By Ed Johnson, Citizen Journalist
Six year old Nicola Adlerstarre thought it was “pretty neat to be with the big kids” when Kindergartners and Grade 12 French immersion students in Saanich, recently celebrated their annual gift exchange at Stelly’s High School.
The exchange is a symbolic “passing of the torch”, where senior graduating students present to their young counterparts a letter of encouragement, as they begin their twelve year journey in the french program. For the exchange, the graduates in return received a USB pen from the youngsters.
The annual gift exchange has been a tradition in Saanich for nineteen years, between children of Keating and Deep Cove Elementary Schools and Stellys High School. Kim Currie, President of Canadian Parents for French, Saanich Chapter, is proud of their accomplishments. This year there were 95 K-students and 38 Grade 12 graduates. “The program has seen an increase of over 15% year after year…We also have the highest retention rate in BC” she adds.
The first three or four years only French is spoken in the classroom.
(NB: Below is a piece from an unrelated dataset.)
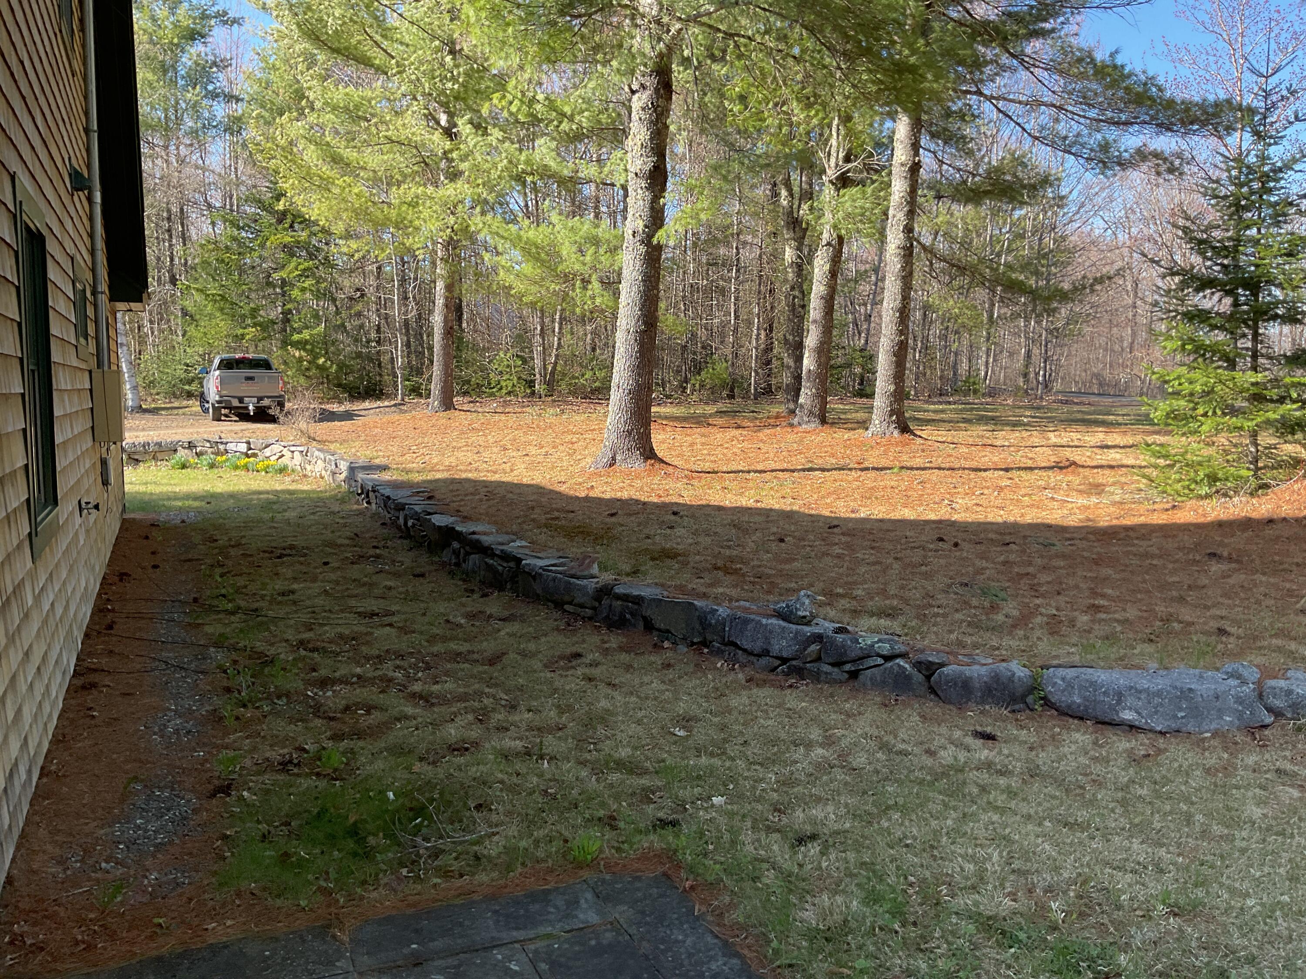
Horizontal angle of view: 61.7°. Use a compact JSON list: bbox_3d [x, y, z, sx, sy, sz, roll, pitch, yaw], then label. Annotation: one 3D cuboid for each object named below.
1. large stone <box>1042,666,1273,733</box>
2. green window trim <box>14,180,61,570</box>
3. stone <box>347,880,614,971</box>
[{"bbox_3d":[2.408,0.991,5.232,0.966,0.224,0.341,1,5,6],"label":"large stone"},{"bbox_3d":[-2.851,-0.541,5.043,0.055,1.602,1.207,-2,6,-24],"label":"green window trim"},{"bbox_3d":[-0.503,1.288,3.196,0.734,0.045,0.275,-2,6,-24],"label":"stone"}]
The brave five and six year old initiates were led in small groups into the auditorium, with their names broadcast to the proud parents and onlookers. After having their picture taken while exchanging gifts, all remained seated on stage awaiting the grand finale-the moment when Mary Lynn Heron, Vice-Principal of Keating Elementary, led the children in a singing rendition of “Y’a un chat,” composed by Charlotte Diamond.
Nicola’s mom, Susan Fidyk, said her daughter Nicola was thrilled to finally perform the song that the children had been practicing.
In attendance were Mayor Alistair Bryson, Central Saanich Councillors Zeb King and Carl Jensen. All three were asked for their comments. Councillor Zeb King commented, ”Standing here today and seeing the next generation, reminds me how important the decisions are that we make as a community.”
As evening drew to a close, the children were beaming while they held closely their very own letter of encouragement. But it may a couple of years before the children can read their letter – it was written in french, mais oui!